Whether horror, science fiction or action: Corman’s filmography includes countless genre films that were made on a minimal budget and with astonishing efficiency. However, there can be no question of forgettable cheap films. In his own way, Corman’s work has left a lasting impression on the film world.

His Edgar Allan Poe adaptations with Vincent Price are particularly iconic, taking us into the deep abysses of horror cinema and making us feel the atmosphere of an uncomfortable place at every second, for example in House of Usher (1960) or The Pit and the Pendulum (1961) and The Masque of the Red Death (1964).

Shooting a movie in just two days and one night? That was no problem for Roger Corman. The Little Shop of Horrors, released in 1960, is the best example of this and reveals another quality of the filmmaker that cannot be appreciated enough: Corman was a great supporter of young talent.

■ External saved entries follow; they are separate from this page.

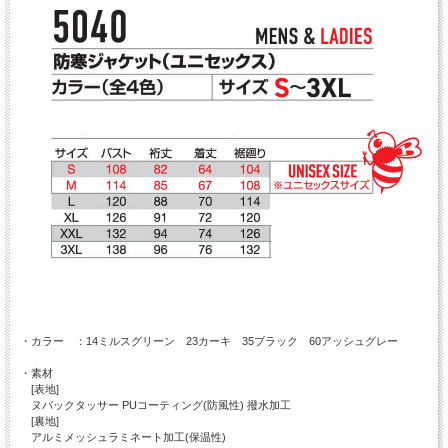
・カラー ：14ミルスグリーン 23カーキ 35ブラック 60アッシュグレー
・素材
[表地]
ヌバックタッサー PUコーティング(防風性) 撥水加工
[裏地]
アルミメッシュラミネート加工(保温性)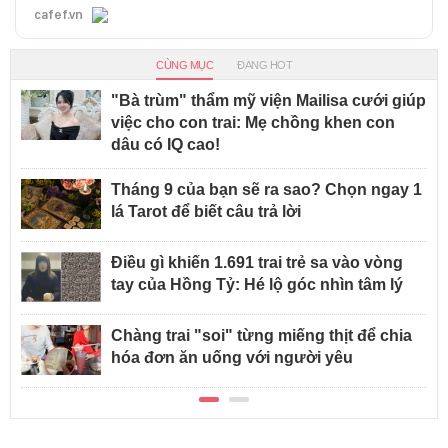
cafef.vn
CÙNG MỤC
ĐANG HOT
"Bà trùm" thẩm mỹ viện Mailisa cưới giúp
việc cho con trai: Mẹ chồng khen con
dâu có IQ cao!
Tháng 9 của bạn sẽ ra sao? Chọn ngay 1
lá Tarot để biết câu trả lời
Điều gì khiến 1.691 trai trẻ sa vào vòng
tay của Hồng Tỷ: Hé lộ góc nhìn tâm lý
Chàng trai "soi" từng miếng thịt để chia
hóa đơn ăn uống với người yêu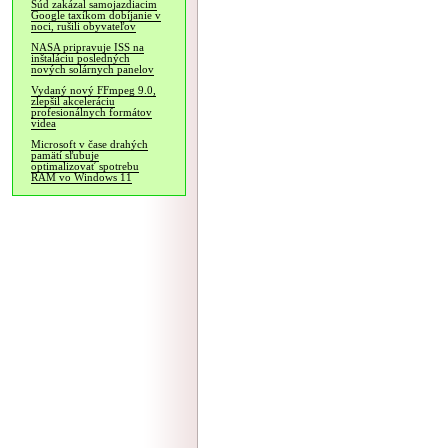
Súd zakázal samojazdiacim
Google taxíkom dobíjanie v
noci, rušili obyvateľov
NASA pripravuje ISS na
inštaláciu posledných
nových solárnych panelov
Vydaný nový FFmpeg 9.0,
zlepšil akceleráciu
profesionálnych formátov
videa
Microsoft v čase drahých
pamätí sľubuje
optimalizovať spotrebu
RAM vo Windows 11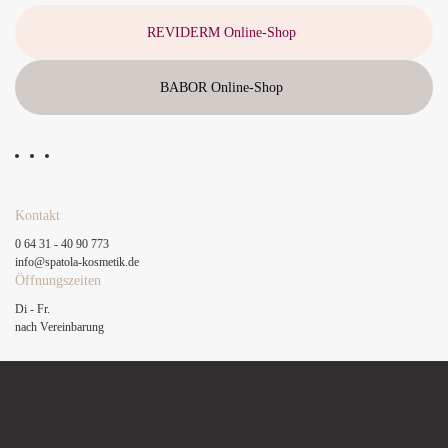
REVIDERM Online-Shop
BABOR Online-Shop
Kontakt
0 64 31 - 40 90 773
info@spatola-kosmetik.de
Öffnungszeiten
Di - Fr.
nach Vereinbarung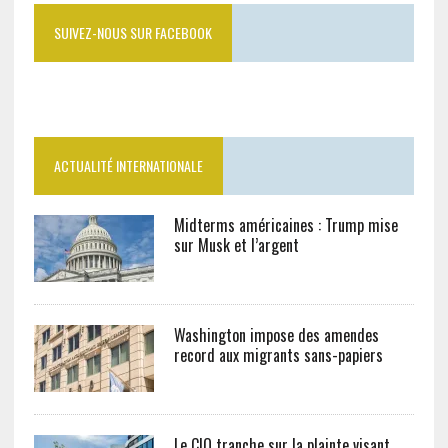
SUIVEZ-NOUS SUR FACEBOOK
ACTUALITÉ INTERNATIONALE
Midterms américaines : Trump mise
sur Musk et l’argent
Washington impose des amendes
record aux migrants sans-papiers
Le CIO tranche sur la plainte visant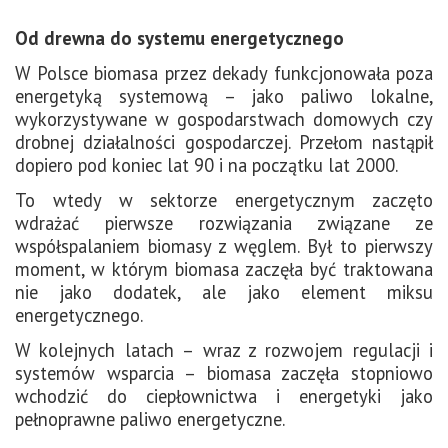
Od drewna do systemu energetycznego
W Polsce biomasa przez dekady funkcjonowała poza
energetyką systemową – jako paliwo lokalne,
wykorzystywane w gospodarstwach domowych czy
drobnej działalności gospodarczej.
Przełom nastąpił
dopiero pod koniec lat 90 i na początku lat 2000.
To wtedy w sektorze energetycznym zaczęto
wdrażać pierwsze rozwiązania związane ze
współspalaniem biomasy z węglem. Był to pierwszy
moment, w którym biomasa zaczęła być traktowana
nie jako dodatek, ale jako element miksu
energetycznego.
W kolejnych latach – wraz z rozwojem regulacji i
systemów wsparcia – biomasa zaczęła stopniowo
wchodzić do ciepłownictwa i energetyki jako
pełnoprawne paliwo energetyczne.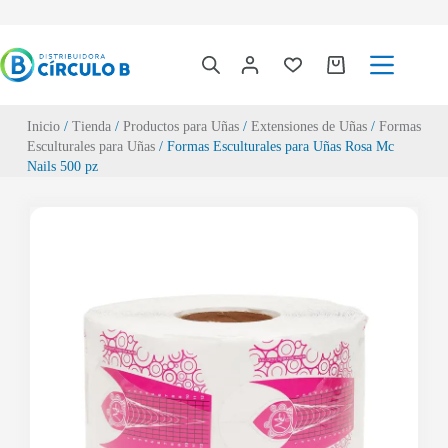
Inicio
/
Tienda
/
Productos para Uñas
/
Extensiones de Uñas
/
Formas
Esculturales para Uñas
/ Formas Esculturales para Uñas Rosa Mc
Nails 500 pz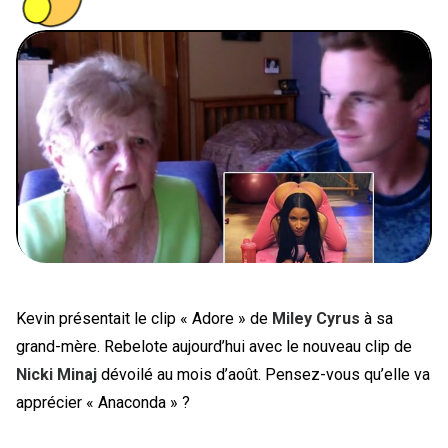
PEOPLE
FOOD
BONS PLANS
SOUTENEZ KULTT
Kevin présentait le clip « Adore » de
Miley Cyrus
à sa
grand-mère. Rebelote aujourd’hui avec le nouveau clip de
Nicki Minaj
dévoilé au mois d’août. Pensez-vous qu’elle va
apprécier « Anaconda » ?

From Martin Scorsese to James Cameron: half of Hollywood apprenticed under Roger Corman

With his little store full of horrors, he laid the foundation for Jack Nicholson’s career, who went on to become one of the biggest actors in Hollywood in the years that followed. Renowned directors such as Martin Scorsese, Francis Ford Coppola and James Cameron also apprenticed under Corman.

Several generations of filmmakers were able to gain their first experience on the set of a Corman film. Terminator producer Gale Anne Hurd, for example, earned her spurs here. Cinematographer Janusz Kaminski was able to hold his own as a lighting technician and gaffer. And James Horner delivered one of his first scores.

Nicolas Roeg, Ron Howard, Joe Dante, Jonathan Demme, Peter Bogdanovich: the list is long – very, very long. Sometimes you get the impression that Corman trained half of Hollywood. For the voices of New Hollywood cinema in particular, he was an important forerunner and influence with his approach to filmmaking.